Step 5: Executing and visualizing the workflow –
from llama_index.core.workflow import (
draw_all_possible_flows,
draw_most_recent_execution,
)
draw_all_possible_flows(RAGWorkflow, filename="rag_flow.html")
w = RAGWorkflow()
await w.run(dirname="data")
result = await w.run(query="What is the data about?")
async for chunk in result.async_response_gen():
print(chunk, end="", flush=True)
draw_most_recent_execution(w, filename="rag_flow_recent.html")
Output:
rag_flow.html
Query the database with: What is the data about?Retrieved 2 nodes.
The data pertains to a narrative review discussing the advancement of generative artificial intelligence in healthcare. It includes references to various articles, their citations, and options for accessing the content, such as PDF and full text.

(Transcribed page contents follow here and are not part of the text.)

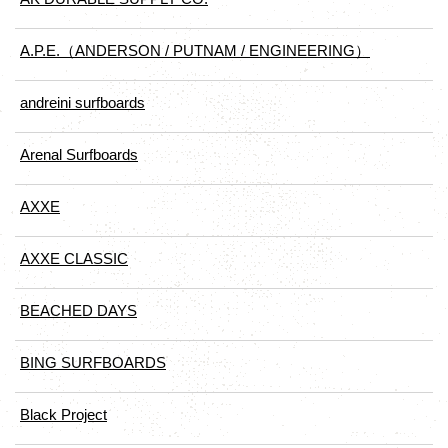
A.P.E.（ANDERSON / PUTNAM / ENGINEERING）
andreini surfboards
Arenal Surfboards
AXXE
AXXE CLASSIC
BEACHED DAYS
BING SURFBOARDS
Black Project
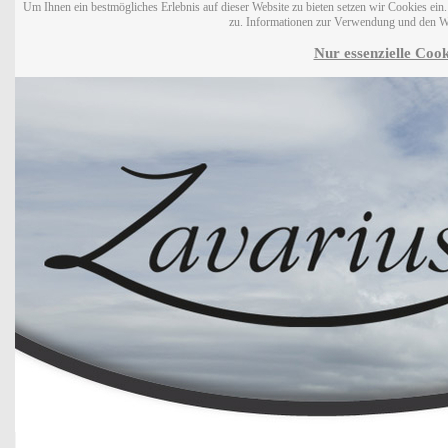
Um Ihnen ein bestmögliches Erlebnis auf dieser Website zu bieten setzen wir Cookies ei
zu. Informationen zur Verwendung und den W
Nur essenzielle Cook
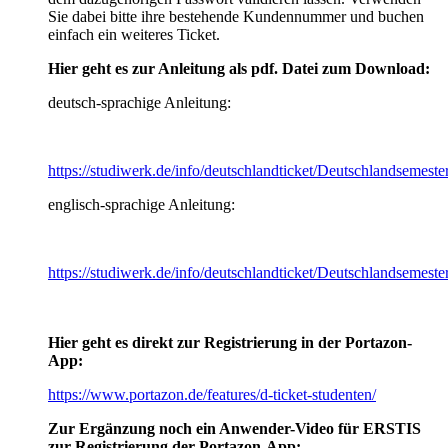
Sie dabei bitte ihre bestehende Kundennummer und buchen
einfach ein weiteres Ticket.
Hier geht es zur Anleitung als pdf. Datei zum Download:
deutsch-sprachige Anleitung:
https://studiwerk.de/info/deutschlandticket/Deutschlandsemest
englisch-sprachige Anleitung:
https://studiwerk.de/info/deutschlandticket/Deutschlandsemest
Hier geht es direkt zur Registrierung in der Portazon-
App:
https://www.portazon.de/features/d-ticket-studenten/
Zur Ergänzung noch ein Anwender-Video für ERSTIS
zur Registrierung der Portazon-App:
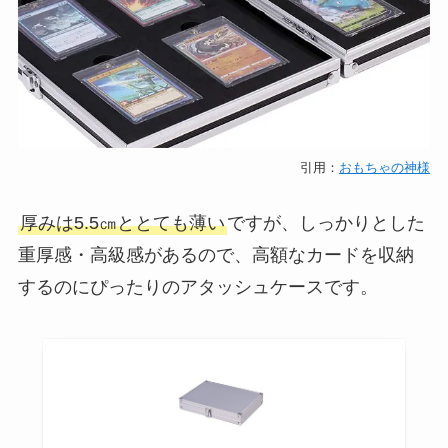
引用：
おもちゃの神様
厚みは5.5㎝ととても薄い
ですが、しっかりとした
重厚感・高級感があるので、高額なカードを収納
するのにぴったりのアタッシュケースです。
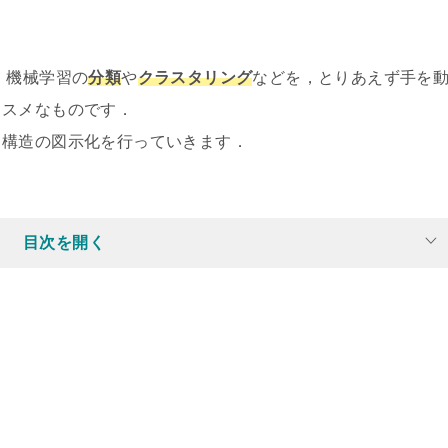
すが，機械学習の
分類
や
クラスタリング
などを，とりあえず手を
ススメなものです．
タ構造の図示化を行っていきます．
目次を開く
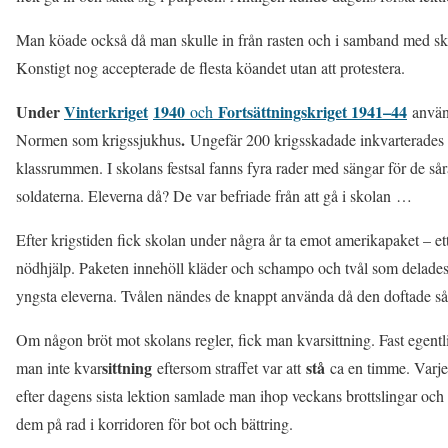
Man köade också då man skulle in från rasten och i samband med sk
Konstigt nog accepterade de flesta köandet utan att protestera.
Under
Vinterkriget
1940
Fortsättningskriget 1941–44
och
använ
.
Normen som krigssjukhus
Ungefär 200 krigsskadade inkvarterades 
klassrummen. I skolans festsal fanns fyra rader med sängar för de så
soldaterna. Eleverna då? De var befriade från att gå i skolan …
Efter krigstiden fick skolan under några år ta emot amerikapaket – ett
nödhjälp. Paketen innehöll kläder och schampo och tvål som delades 
yngsta eleverna. Tvålen nändes de knappt använda då den doftade så
Om någon bröt mot skolans regler, fick man kvarsittning. Fast egentl
sittning
stå
man inte kvar
eftersom straffet var att
ca en timme. Varje
efter dagens sista lektion samlade man ihop veckans brottslingar och 
dem på rad i korridoren för bot och bättring.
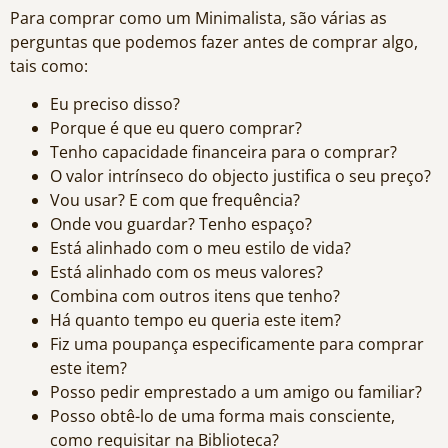
Para comprar como um Minimalista, são várias as
perguntas que podemos fazer antes de comprar algo,
tais como:
Eu preciso disso?
Porque é que eu quero comprar?
Tenho capacidade financeira para o comprar?
O valor intrínseco do objecto justifica o seu preço?
Vou usar? E com que frequência?
Onde vou guardar? Tenho espaço?
Está alinhado com o meu estilo de vida?
Está alinhado com os meus valores?
Combina com outros itens que tenho?
Há quanto tempo eu queria este item?
Fiz uma poupança especificamente para comprar
este item?
Posso pedir emprestado a um amigo ou familiar?
Posso obtê-lo de uma forma mais consciente,
como requisitar na Biblioteca?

Additionally, it outlines the journal’s aims and scope, as well as information for authors, reviewers, and ethical policies related to publication.
rag_flow_recent.html
Check the generated html files for the overall workflow(rag_flow.html) and the current execution flow (rag_flow_recent.html) as shown below:
rag_flow.html
rag_flow_recent.html
Final Words
Recently released LlamaIndex workflows are in beta but still pack a powerful punch when it comes to event-driven abstractions and modularity based designs in building complex AI applications. With built-in visualization and observability abilities, LlamaIndex workflows offer a promising solution in designing and building scalable and maintainable AI-driven data processing systems and pipelines.